Here's how to properly structure your code with current best practices:

python
import pandas as pd 
import numpy as np
import joblib  # Correct import
import boto3  # Better than subprocess for AWS operations
from botocore.exceptions import ClientError

def load_d2v(model_name, env='dev'):
    if env == 'dev':
        try: 
            return joblib.load(model_name)
        except FileNotFoundError:
            return download_from_s3(model_name)
    else:
        return download_from_s3(model_name)

def download_from_s3(model_name):
    s3_path = f's3://sd-flikku/datalake/doc2vec_model/{model_name}'
    
    # Using boto3 is more robust than subprocess
    s3 = boto3.resource('s3')
    bucket_name = 'sd-flikku'
    key = f'datalake/doc2vec_model/{model_name}'
    
    try:
        s3.Bucket(bucket_name).download_file(key, model_name)
        print(f'Downloaded {model_name} from S3')
        return joblib.load(model_name)
    except ClientError as e:
        print(f"Error downloading file: {e}")
        raise

AWS Security Note

When working with S3, use IAM roles and permissions instead of hardcoded credentials for better security practices.

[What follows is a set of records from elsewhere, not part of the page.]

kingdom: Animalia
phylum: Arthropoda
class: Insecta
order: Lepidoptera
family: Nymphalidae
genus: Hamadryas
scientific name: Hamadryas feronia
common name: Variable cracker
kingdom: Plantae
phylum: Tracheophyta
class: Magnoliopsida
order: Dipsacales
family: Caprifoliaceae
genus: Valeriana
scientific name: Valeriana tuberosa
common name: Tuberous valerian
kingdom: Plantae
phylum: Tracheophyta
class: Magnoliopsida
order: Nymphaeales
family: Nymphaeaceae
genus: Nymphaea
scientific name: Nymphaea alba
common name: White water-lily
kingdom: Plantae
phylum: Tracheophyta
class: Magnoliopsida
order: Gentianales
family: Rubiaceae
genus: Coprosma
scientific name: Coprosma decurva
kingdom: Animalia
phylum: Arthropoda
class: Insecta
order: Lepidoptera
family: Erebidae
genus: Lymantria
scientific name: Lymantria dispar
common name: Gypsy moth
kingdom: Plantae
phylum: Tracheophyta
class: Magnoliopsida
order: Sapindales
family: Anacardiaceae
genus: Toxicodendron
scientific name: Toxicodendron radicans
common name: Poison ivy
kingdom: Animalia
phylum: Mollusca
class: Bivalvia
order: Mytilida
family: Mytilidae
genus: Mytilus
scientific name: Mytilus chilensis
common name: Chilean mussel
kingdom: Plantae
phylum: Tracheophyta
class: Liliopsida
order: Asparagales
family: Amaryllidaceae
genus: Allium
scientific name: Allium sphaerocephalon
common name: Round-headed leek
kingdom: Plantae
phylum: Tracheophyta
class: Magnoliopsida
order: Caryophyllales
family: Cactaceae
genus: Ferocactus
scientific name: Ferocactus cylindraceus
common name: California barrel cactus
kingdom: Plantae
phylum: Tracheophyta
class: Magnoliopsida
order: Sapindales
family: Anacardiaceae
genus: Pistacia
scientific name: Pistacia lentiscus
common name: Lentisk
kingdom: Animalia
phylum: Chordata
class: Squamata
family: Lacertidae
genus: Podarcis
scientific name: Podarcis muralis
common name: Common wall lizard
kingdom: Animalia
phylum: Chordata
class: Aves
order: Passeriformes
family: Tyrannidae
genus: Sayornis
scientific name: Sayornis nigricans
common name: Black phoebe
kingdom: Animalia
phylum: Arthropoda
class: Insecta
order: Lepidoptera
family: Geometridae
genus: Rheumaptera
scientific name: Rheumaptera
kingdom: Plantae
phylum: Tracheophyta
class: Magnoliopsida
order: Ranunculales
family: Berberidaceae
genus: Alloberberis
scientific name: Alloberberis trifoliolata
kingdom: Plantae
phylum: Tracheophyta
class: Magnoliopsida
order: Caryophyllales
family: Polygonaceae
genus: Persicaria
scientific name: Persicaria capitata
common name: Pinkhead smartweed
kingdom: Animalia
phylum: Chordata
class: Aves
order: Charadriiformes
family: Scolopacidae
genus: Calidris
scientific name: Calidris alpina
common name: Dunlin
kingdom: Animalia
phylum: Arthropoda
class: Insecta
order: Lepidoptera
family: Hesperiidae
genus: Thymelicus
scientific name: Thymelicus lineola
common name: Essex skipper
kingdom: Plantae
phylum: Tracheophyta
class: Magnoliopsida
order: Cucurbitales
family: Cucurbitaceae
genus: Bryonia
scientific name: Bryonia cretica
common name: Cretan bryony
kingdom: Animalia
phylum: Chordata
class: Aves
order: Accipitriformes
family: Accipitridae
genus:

Version Compatibility Table

scikit-learn Versionjoblib LocationStatus
< 0.21sklearn.externals.joblibDeprecated
0.21-0.22Both available (with warnings)Transitional
≥ 0.23Only import joblibCurrent standard

Additional Recommendations

  1. Update your development environment:
bash
pip install --upgrade scikit-learn joblib
  1. Check for other deprecated imports in your codebase, particularly:
python
# These may also cause issues in newer versions
from sklearn.externals import six
from sklearn.utils.validation import has_fit_parameter
  1. Test your code with different scikit-learn versions using virtual environments to ensure compatibility.

Conclusion

The ImportError occurs because scikit-learn removed the internal joblib reference in version 0.23. The solution is to:

  1. Use import joblib directly instead of the deprecated from sklearn.externals import joblib
  2. Update any legacy pickle files that reference the old import path
  3. Ensure joblib is installed as a separate dependency

By following these steps, you'll maintain compatibility with current scikit-learn versions while preserving access to your existing models.